◆ Instructions to follow: Reproduce the rows below verbatim, beginning with the first line and stopping after the line that contains "Dot at: (245, 249)".

◆ Records for the task:
-------

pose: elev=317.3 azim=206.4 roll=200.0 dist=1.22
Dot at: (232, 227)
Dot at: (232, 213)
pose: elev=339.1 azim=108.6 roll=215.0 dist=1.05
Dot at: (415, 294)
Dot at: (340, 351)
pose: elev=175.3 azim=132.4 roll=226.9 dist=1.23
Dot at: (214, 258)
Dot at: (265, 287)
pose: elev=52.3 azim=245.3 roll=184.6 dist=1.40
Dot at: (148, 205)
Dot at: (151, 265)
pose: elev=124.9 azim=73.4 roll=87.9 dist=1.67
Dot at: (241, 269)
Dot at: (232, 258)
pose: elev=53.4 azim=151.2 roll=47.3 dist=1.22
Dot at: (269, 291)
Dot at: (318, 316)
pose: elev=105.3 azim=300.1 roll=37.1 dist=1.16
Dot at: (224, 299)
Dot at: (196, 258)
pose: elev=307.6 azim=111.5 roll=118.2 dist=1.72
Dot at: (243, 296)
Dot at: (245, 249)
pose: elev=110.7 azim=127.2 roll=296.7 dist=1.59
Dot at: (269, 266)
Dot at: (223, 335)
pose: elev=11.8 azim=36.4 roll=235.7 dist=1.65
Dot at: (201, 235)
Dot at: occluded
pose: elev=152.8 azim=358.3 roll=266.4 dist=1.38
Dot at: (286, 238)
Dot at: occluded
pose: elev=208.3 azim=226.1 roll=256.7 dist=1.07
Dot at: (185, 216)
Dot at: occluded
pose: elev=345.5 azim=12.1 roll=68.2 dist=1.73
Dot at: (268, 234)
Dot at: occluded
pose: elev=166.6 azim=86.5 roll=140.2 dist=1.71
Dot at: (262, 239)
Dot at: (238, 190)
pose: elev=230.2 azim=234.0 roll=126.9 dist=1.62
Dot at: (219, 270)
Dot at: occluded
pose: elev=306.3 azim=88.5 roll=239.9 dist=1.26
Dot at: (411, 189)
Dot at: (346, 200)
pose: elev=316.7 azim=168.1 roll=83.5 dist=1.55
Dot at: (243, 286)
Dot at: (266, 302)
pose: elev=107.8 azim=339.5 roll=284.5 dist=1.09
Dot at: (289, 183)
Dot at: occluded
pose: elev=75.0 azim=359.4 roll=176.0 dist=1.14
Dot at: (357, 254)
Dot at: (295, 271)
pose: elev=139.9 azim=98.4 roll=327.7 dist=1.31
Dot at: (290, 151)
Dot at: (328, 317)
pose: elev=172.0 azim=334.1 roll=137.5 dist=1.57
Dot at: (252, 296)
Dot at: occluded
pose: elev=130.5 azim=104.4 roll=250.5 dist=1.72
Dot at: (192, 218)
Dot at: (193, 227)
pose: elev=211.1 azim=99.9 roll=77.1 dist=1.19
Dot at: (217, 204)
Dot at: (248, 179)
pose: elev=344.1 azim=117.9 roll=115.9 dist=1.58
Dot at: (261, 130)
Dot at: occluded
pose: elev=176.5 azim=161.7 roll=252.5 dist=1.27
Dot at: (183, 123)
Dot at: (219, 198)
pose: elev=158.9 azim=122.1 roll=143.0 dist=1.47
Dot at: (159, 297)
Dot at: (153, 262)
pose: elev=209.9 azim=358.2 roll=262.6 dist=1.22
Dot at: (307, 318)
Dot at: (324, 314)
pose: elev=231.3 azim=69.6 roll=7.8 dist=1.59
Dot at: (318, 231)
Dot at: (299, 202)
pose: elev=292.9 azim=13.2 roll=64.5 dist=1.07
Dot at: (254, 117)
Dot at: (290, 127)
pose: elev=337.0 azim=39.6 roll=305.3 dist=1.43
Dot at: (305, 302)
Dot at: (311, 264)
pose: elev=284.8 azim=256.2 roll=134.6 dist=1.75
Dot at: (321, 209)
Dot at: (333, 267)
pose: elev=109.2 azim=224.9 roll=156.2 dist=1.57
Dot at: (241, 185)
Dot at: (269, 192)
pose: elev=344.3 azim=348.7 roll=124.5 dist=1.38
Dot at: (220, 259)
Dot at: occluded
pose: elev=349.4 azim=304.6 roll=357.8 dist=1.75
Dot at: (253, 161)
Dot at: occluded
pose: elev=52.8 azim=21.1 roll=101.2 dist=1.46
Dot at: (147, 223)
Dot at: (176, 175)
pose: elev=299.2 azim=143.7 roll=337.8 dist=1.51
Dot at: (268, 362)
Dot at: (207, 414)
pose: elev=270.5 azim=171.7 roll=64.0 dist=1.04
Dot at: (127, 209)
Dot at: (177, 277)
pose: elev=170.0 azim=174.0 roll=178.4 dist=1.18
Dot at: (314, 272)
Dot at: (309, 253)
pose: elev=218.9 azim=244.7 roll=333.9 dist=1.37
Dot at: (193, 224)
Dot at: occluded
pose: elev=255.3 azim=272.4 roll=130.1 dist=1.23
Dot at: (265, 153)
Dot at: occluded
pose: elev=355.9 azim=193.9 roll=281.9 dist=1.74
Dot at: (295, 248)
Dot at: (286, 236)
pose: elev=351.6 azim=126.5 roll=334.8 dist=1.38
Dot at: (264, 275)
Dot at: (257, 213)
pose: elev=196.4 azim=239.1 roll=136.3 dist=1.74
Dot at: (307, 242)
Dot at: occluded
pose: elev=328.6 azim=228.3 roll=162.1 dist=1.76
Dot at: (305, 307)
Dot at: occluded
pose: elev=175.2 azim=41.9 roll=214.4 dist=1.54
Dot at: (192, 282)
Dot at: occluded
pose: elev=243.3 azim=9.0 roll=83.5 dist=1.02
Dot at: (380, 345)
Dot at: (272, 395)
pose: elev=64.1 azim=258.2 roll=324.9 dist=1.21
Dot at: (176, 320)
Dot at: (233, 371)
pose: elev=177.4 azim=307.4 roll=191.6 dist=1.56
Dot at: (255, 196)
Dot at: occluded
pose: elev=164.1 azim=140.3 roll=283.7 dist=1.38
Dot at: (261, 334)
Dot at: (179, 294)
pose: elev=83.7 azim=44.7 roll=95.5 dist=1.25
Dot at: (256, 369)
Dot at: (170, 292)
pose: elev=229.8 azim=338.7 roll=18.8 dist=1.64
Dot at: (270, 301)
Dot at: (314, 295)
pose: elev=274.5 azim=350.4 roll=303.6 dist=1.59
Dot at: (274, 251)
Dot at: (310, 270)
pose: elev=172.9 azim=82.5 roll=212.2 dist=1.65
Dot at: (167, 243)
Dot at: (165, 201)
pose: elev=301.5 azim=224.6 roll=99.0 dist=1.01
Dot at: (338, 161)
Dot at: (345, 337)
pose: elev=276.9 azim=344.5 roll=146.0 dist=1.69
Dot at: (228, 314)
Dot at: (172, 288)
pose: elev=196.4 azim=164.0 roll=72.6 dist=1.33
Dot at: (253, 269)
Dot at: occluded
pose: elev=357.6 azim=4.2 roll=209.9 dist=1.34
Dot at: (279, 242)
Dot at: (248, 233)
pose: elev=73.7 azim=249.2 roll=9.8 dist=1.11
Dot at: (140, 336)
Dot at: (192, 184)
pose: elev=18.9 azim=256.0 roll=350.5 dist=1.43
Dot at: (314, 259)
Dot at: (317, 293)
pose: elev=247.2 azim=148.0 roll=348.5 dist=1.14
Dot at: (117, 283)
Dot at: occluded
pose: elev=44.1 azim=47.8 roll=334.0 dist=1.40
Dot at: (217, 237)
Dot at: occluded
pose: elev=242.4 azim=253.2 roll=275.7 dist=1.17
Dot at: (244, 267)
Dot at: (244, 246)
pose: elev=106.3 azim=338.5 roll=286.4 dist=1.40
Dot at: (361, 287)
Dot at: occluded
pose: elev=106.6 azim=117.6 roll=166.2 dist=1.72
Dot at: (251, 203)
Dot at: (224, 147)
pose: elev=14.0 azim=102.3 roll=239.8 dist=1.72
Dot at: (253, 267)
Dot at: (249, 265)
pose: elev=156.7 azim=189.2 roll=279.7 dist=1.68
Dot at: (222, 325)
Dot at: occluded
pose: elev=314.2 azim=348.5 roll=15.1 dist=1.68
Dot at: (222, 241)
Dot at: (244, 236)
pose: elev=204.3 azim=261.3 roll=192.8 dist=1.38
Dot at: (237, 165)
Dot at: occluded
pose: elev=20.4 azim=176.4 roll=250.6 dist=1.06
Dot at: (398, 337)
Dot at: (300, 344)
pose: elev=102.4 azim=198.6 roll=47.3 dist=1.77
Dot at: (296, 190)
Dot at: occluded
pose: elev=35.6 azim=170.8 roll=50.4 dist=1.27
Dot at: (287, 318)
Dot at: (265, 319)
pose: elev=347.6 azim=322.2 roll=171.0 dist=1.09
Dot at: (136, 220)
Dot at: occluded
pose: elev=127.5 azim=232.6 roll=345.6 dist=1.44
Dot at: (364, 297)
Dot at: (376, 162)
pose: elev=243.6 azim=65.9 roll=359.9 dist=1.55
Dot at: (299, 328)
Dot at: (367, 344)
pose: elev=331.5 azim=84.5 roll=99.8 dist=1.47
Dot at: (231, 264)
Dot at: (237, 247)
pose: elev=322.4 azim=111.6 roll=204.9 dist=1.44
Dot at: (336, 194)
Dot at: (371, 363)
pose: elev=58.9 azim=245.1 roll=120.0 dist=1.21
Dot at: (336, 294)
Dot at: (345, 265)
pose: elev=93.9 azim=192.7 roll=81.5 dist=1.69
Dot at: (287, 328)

-------

◆ Answer for this exercise:
pose: elev=317.3 azim=206.4 roll=200.0 dist=1.22
Dot at: (232, 227)
Dot at: (232, 213)
pose: elev=339.1 azim=108.6 roll=215.0 dist=1.05
Dot at: (415, 294)
Dot at: (340, 351)
pose: elev=175.3 azim=132.4 roll=226.9 dist=1.23
Dot at: (214, 258)
Dot at: (265, 287)
pose: elev=52.3 azim=245.3 roll=184.6 dist=1.40
Dot at: (148, 205)
Dot at: (151, 265)
pose: elev=124.9 azim=73.4 roll=87.9 dist=1.67
Dot at: (241, 269)
Dot at: (232, 258)
pose: elev=53.4 azim=151.2 roll=47.3 dist=1.22
Dot at: (269, 291)
Dot at: (318, 316)
pose: elev=105.3 azim=300.1 roll=37.1 dist=1.16
Dot at: (224, 299)
Dot at: (196, 258)
pose: elev=307.6 azim=111.5 roll=118.2 dist=1.72
Dot at: (243, 296)
Dot at: (245, 249)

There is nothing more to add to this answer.